I have a list consisting of a total of 24 dataframes of various row numbers. Some of these rows have empty values, i.e. neither NA or NULL, just "". The number of such rows varies between the dataframes, but I want to remove these rows.
Sample dataframe, but this is pretty much how all the dataframes in the list looks like, with lots of empty values, and a few values I want to keep.
>df <- data.frame(c("","","","A","","B","","","C"))
colnames(df) <- "sn"
> df
sn
1
2
3
4 A
5
6 B
7
8
9 C
I've tried to delete these rows directly, according to this page or this page, adding NA's to the empty rows from this page, before omitting those rows, and even test[complete.cases(df), ]

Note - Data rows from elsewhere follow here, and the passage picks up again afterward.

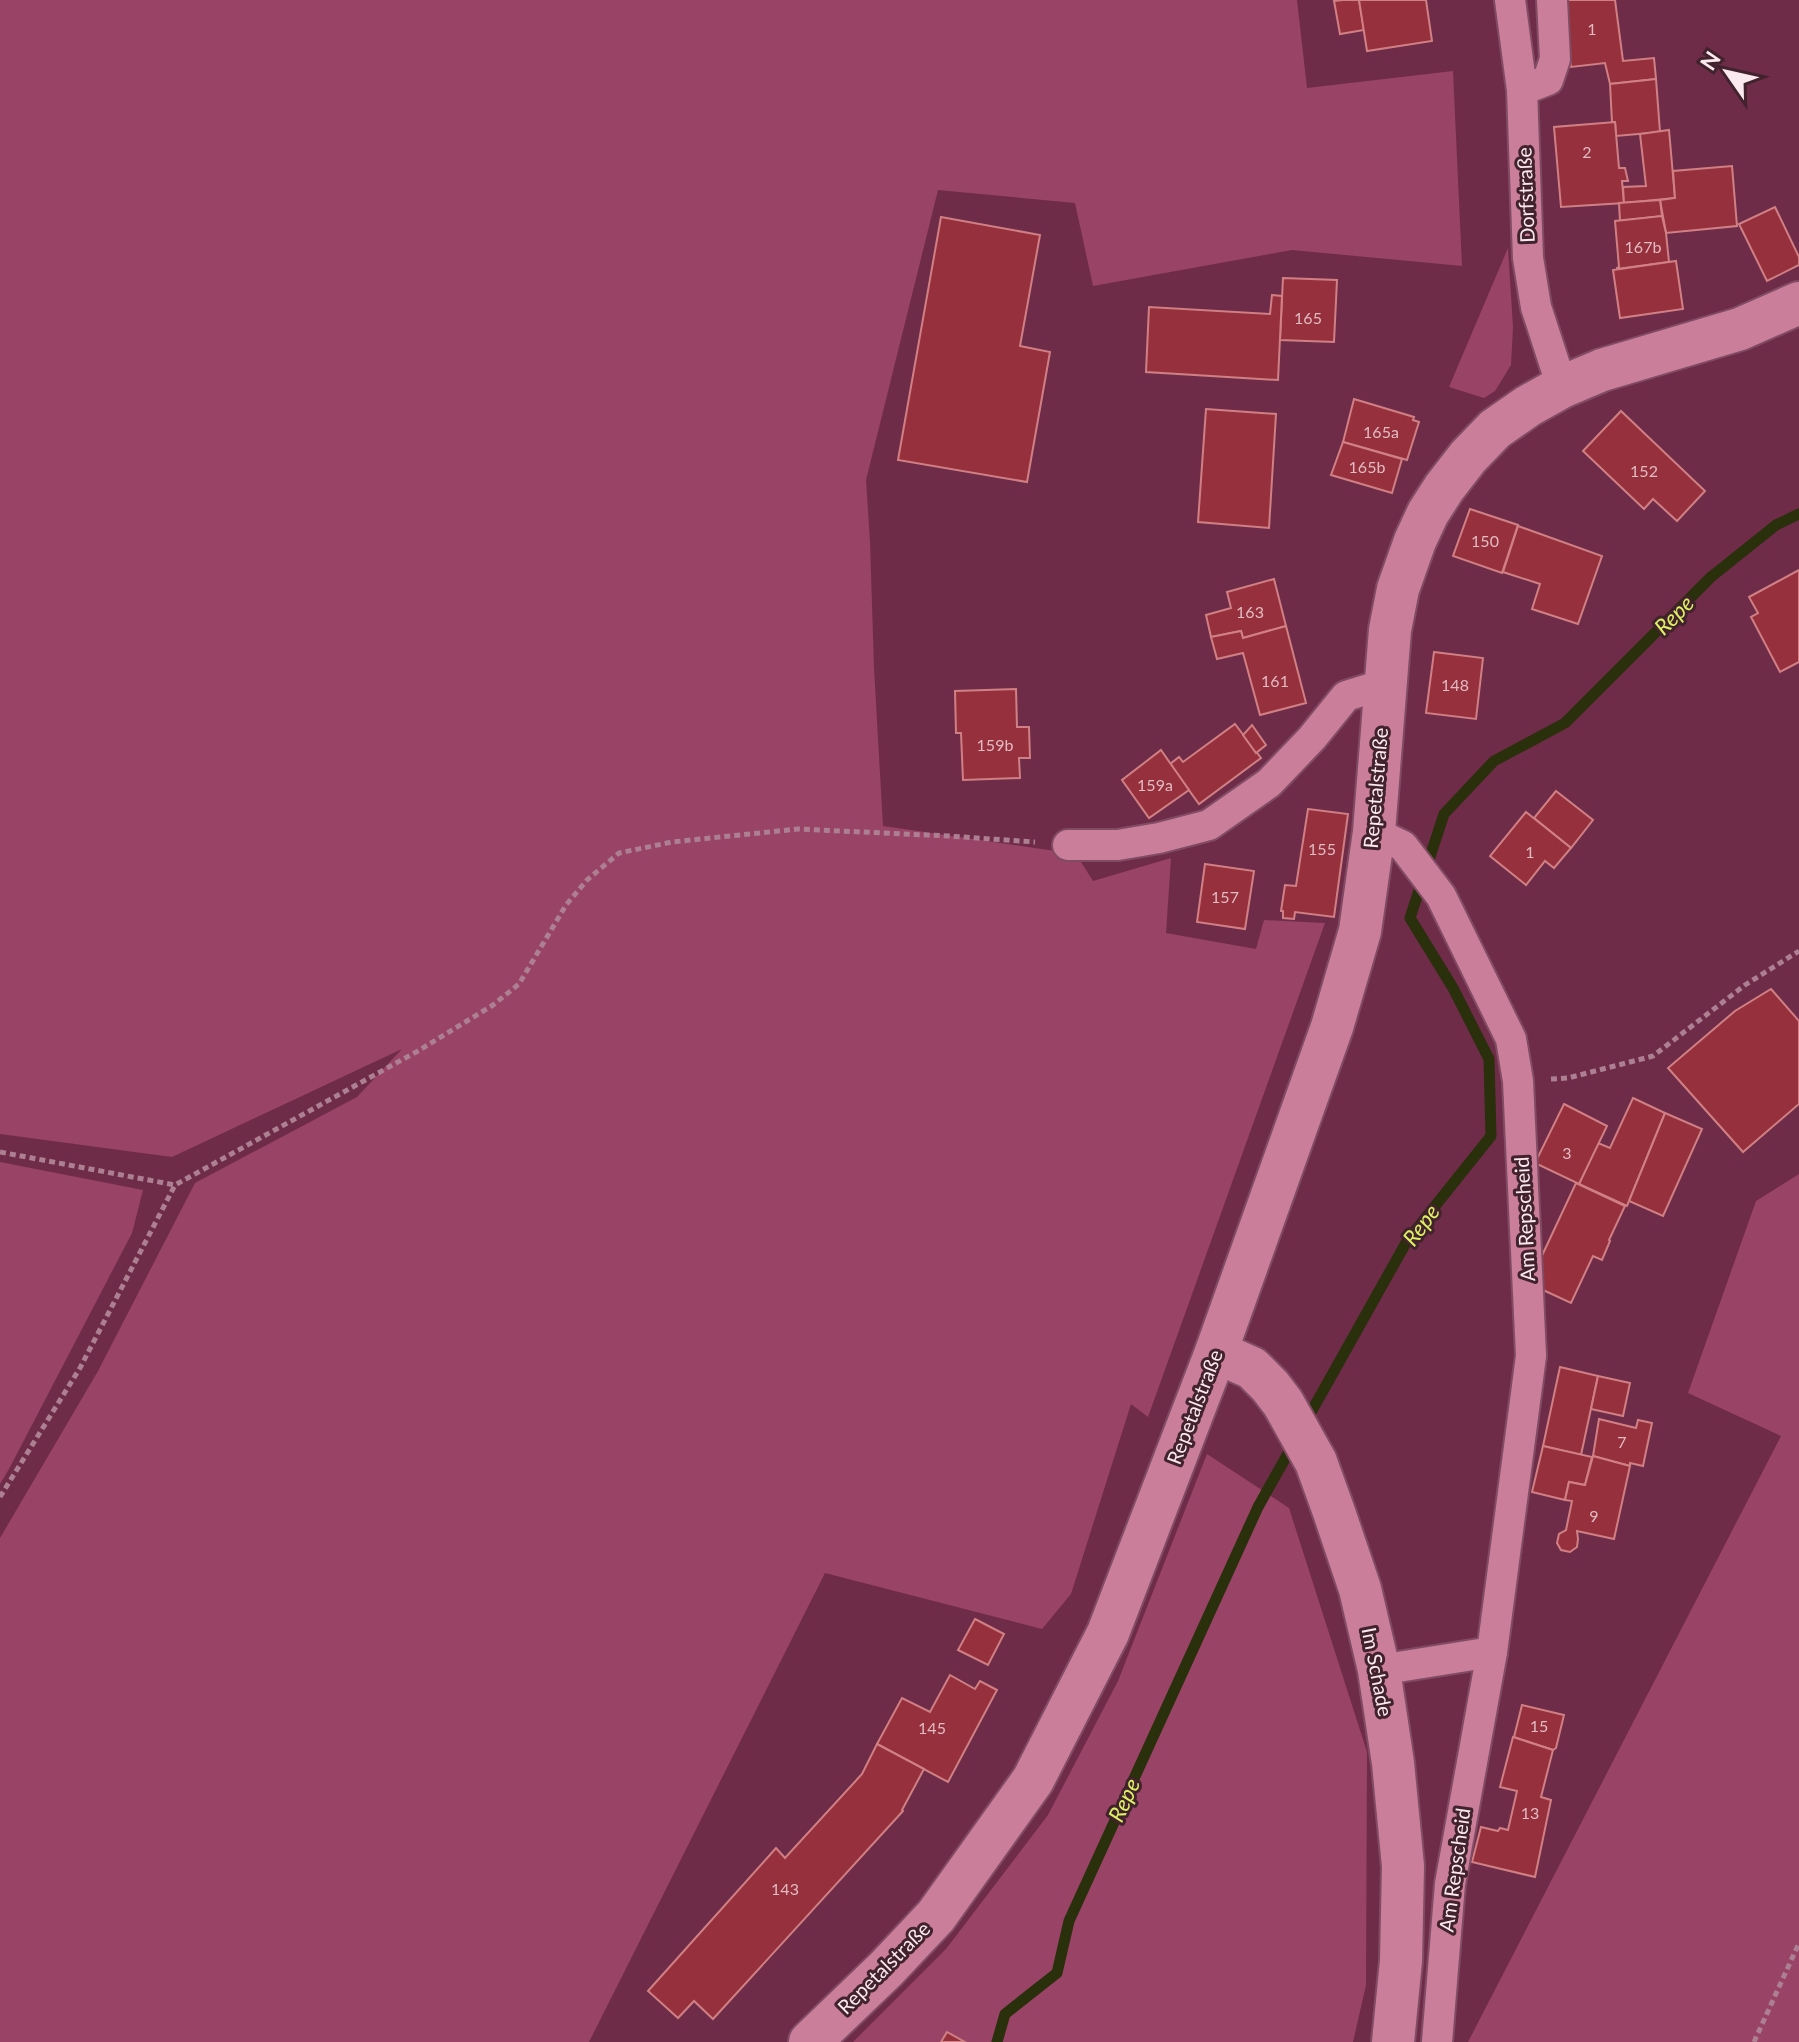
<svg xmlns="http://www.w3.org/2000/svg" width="1799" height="2042" font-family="Lato,sans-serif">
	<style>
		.green { fill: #994366 }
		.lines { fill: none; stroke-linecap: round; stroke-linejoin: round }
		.stream { stroke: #2a2f0c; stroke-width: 11 }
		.building { fill: #97303d; stroke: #d08084; stroke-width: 2 }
		.street-casing { stroke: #804c64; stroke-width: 34 }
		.secondary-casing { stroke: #804c64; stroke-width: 46 }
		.path { stroke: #ac7f91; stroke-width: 5; stroke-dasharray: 6 4; stroke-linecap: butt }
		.street { stroke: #cb7e9a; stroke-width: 30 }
		.secondary { stroke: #cb7e9a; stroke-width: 42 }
		.labels { text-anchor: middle; stroke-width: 6; stroke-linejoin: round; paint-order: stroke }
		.number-label { font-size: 16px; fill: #e1bbc2 }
		.street-label { font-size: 20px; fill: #fae9ee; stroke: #41222d }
		.water-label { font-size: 22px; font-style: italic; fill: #ddf263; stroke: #41222d }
	</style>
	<rect width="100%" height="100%" fill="#6f2c48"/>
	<g class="green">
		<path d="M0,0H1297L1307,88L1453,71L1462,266L1292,250L1093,286L1075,203L938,190L866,480L870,541L874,668L883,826L1076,854L1093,881L1171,858L1166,933L1256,949L1264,920L1325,923L1148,1417L1131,1404L1071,1594L1042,1629L825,1573L589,2042H0V1538L98,1371L195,1183L357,1097L402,1049L172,1157L0,1134Z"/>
		<path d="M1508,248L1513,327L1511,365L1495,391L1484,398L1449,387Z"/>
		<path d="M0,1162L143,1190L132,1233L9,1469L0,1484Z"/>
		<path d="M1799,1174V2042H1468L1781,1436L1688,1393L1756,1201Z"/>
		<path d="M1207,1454L1289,1508L1367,1752L1366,1985L1353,2042H853L946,1949L1048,1815L1118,1681Z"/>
	</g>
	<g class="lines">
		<g class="stream">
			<path d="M1305,1423L1407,1241L1491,1136L1489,1059L1453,988L1410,918L1444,814L1494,761L1565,723L1711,577L1776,525L1799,514"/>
			<path d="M997,2042L1005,2014L1057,1973L1069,1921L1258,1507L1295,1441"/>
		</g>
	</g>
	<g class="building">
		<path d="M1343,0H1359L1364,30L1340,34L1334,1Z"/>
		<path d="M1359,0H1426L1432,41L1367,51Z"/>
		<path d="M1563,0H1615L1623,61L1654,58L1656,79L1610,84L1605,63L1571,67Z"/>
		<path d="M1656,79L1660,132L1616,136L1615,122H1612L1610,84Z"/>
		<path d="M1615,122L1619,168H1625L1628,181H1622L1624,203L1561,207L1554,127Z"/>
		<path d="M1669,130L1675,198L1624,203L1623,187L1646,186L1640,134Z"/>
		<path d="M1732,166L1737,226L1666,233L1660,200L1675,198L1673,171Z"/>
		<path d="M1660,200L1662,216L1620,221L1619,203Z"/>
		<path d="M1775,207L1799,257V265L1767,281L1739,224Z"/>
		<path d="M1662,216L1666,233L1669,262L1617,269V268L1619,267L1615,221Z"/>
		<path d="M941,217L1040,235L1020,346L1050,352L1027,482L898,460Z"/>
		<path d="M1676,261L1683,309L1620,318L1613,270Z"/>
		<path d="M1283,278L1337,280L1334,342L1280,340Z"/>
		<path d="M1272,295L1282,296L1278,380L1146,372L1149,307L1270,314Z"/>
		<path d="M1354,399L1414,417L1413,420L1419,422L1407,460L1343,442Z"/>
		<path d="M1206,409L1276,414L1269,528L1198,522Z"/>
		<path d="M1621,411L1705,491L1677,521L1653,499L1644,509L1583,451Z"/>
		<path d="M1343,442L1402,459L1392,493L1331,475Z"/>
		<path d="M1470,509L1518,525L1502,573L1453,556Z"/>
		<path d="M1518,526L1602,556L1578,624L1532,609L1540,584L1503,572Z"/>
		<path d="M1799,570V662L1780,672L1751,617L1758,613L1749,597Z"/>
		<path d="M1274,579L1286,626L1243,638L1241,631L1211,637L1206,615L1231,608L1227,592Z"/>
		<path d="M1286,626L1306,703L1260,715L1243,653L1217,659L1211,637L1241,631L1243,638Z"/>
		<path d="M1434,652L1483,658L1476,719L1426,713Z"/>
		<path d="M1016,689L1017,727H1029L1030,758H1019L1020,778L963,780L961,733H956L955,691Z"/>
		<path d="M1235,724L1261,758L1199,804L1170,764L1179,757L1183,762Z"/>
		<path d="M1252,725L1266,745L1256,753L1243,735Z"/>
		<path d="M1161,750L1189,790L1149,818L1122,780Z"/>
		<path d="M1556,791L1593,820L1571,848L1534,818Z"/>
		<path d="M1308,809L1348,814L1334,917L1295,912L1294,919L1283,918V911H1281L1285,885L1296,886Z"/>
		<path d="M1526,812L1571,848L1554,868L1545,861L1526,885L1490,856Z"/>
		<path d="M1205,864L1254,871L1245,929L1197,922Z"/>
		<path d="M1771,989L1799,1021V1104L1743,1152L1668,1068L1735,1011Z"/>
		<path d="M1633,1098L1665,1113L1627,1206L1579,1184L1598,1143L1610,1148Z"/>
		<path d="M1564,1104L1607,1126L1579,1184L1535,1163Z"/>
		<path d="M1665,1113L1702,1129L1663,1216L1629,1201Z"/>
		<path d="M1576,1183L1625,1206L1609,1240L1610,1241L1602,1260L1593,1256L1571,1303L1543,1290L1539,1262Z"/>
		<path d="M1560,1367L1598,1376L1581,1455L1543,1446Z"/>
		<path d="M1598,1376L1630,1383L1623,1416L1591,1409Z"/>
		<path d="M1599,1419L1636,1428L1638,1420L1652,1423L1643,1466L1630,1463V1466L1593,1456Z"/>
		<path d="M1543,1446L1592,1457L1585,1485L1569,1482L1565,1500L1532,1492Z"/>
		<path d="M1593,1456L1630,1466L1614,1539L1577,1531L1578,1539L1577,1547L1570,1552L1561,1550L1557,1543L1559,1534L1566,1530L1572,1501L1565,1500L1569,1482L1585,1485Z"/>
		<path d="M975,1619L1004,1634L988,1665L958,1650Z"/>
		<path d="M950,1675L975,1689L980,1681L997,1690L948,1782L877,1744L902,1698L930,1712Z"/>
		<path d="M1522,1705L1564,1715L1556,1748L1553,1750L1514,1737Z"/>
		<path d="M1513,1737L1553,1750L1541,1797L1551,1800L1535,1877L1472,1862L1481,1827L1498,1831L1500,1828L1508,1830L1517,1791L1500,1787Z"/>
		<path d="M877,1744L924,1769L902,1810L903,1811L713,2019L694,2001L678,2018L648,1991L776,1848L785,1858L862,1774Z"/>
		<path d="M947,2032L965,2042H941Z"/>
	</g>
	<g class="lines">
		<defs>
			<g id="street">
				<path d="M1510,0L1522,90L1528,258L1536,307L1562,387"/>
				<path d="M1522,90L1548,80L1555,59L1552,0"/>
				<path d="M1374,832L1403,846L1441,896L1511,1039L1518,1081L1531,1356L1492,1652L1379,1670"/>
				<path d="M1068,845H1118L1159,838L1209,825L1269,783L1312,738L1346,696L1385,684"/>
				<path d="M1437,2042L1450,1884L1492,1652"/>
			</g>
			<g id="secondary">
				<path d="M1216,1352L1252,1368L1270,1386L1283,1403L1316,1462L1334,1512L1360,1589L1379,1670L1393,1763L1403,1866L1401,1961L1393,2042"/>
				<path d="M810,2042L886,1969L936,1916L1033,1780L1108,1633L1216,1352L1332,1027L1360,931L1374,832L1390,630L1398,589L1415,541L1428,513L1444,488L1468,457L1495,429L1528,406L1562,387L1602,370L1740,329L1799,303"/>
			</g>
		</defs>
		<use href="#street" class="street-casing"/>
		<use href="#secondary" class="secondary-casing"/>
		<g class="path">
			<path d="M1551,1079L1568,1078L1653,1056L1745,985L1799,951"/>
			<path d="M0,1152L175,1185"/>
			<path d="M0,1497L80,1368L175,1185L418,1051L493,1005L519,984L566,905L587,880L619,853L672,842L798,829L948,836L1035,842"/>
			<path d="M1754,2042L1799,1943"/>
		</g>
		<use href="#street" class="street"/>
		<use href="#secondary" class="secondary"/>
	</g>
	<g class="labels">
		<g class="number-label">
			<text x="1592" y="35">1</text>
			<text x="1587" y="158">2</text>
			<text x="1643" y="253">167b</text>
			<text x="1308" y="324">165</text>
			<text x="1381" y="438">165a</text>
			<text x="1367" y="473">165b</text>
			<text x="1644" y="477">152</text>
			<text x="1485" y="547">150</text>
			<text x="1250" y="618">163</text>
			<text x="1275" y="687">161</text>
			<text x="1455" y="691">148</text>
			<text x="995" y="751">159b</text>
			<text x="1155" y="791">159a</text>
			<text x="1322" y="855">155</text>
			<text x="1530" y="858">1</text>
			<text x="1225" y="903">157</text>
			<text x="1567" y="1159">3</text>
			<text x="1622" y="1448">7</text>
			<text x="1594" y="1522">9</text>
			<text x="1539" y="1732">15</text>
			<text x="932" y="1734">145</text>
			<text x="1530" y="1819">13</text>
			<text x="785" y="1895">143</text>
		</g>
		<g class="street-label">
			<text transform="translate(1526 195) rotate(-92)" y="7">Dorfstraße</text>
			<text transform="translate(1376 788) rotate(-85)" y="7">Repetalstraße</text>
			<text transform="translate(1525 1219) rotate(-93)" y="7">Am Repscheid</text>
			<text transform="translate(1195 1407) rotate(-69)" y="7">Repetalstraße</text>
			<text transform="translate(1377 1672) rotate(79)" y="7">Im Schade</text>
			<text transform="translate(1455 1870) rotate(-82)" y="7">Am Repscheid</text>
			<text transform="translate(884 1968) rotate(-45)" y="7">Repetalstraße</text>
		</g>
		<g class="water-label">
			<text transform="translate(1674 615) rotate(-45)" y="8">Repe</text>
			<text transform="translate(1421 1225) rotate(-53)" y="8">Repe</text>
			<text transform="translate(1124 1800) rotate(-65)" y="8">Repe</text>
		</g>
	</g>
	<g transform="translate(1727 72) rotate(304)" stroke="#41222d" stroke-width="6" paint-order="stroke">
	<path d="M0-6L14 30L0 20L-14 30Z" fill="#fae9ee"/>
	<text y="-12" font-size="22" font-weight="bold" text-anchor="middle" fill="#fae9ee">N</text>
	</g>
</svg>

from here. None of this seems to work, as nothing happens to neither of the dataframes within the list. I've tried for just one of the dataframes within the list as well, like the sample one shown here, but just with more rows, but still no change.
From various pages here on Stack Overflow, these are a few of the codes I've tried to solve the
1) df <- lapply(df, function(x) sapply(df, nrow)>0)
2) lapply(df, function(x){ df[rowSums(is.na(df)) != ncol(df),]})
3) df[!apply(df == "", 1, all),]
4) df[rowSums(df=="")!=ncol(df), ]
5) df[apply(df, 1, function(x) any(x != '')), ]
6a) df[df==""]<-NA
6b) df[complete.cases(df),]
All of these attempts have unfortunately done nothing with the dataframe, leaving it identical as listed above.
Any suggestions? Thank you very much in advance!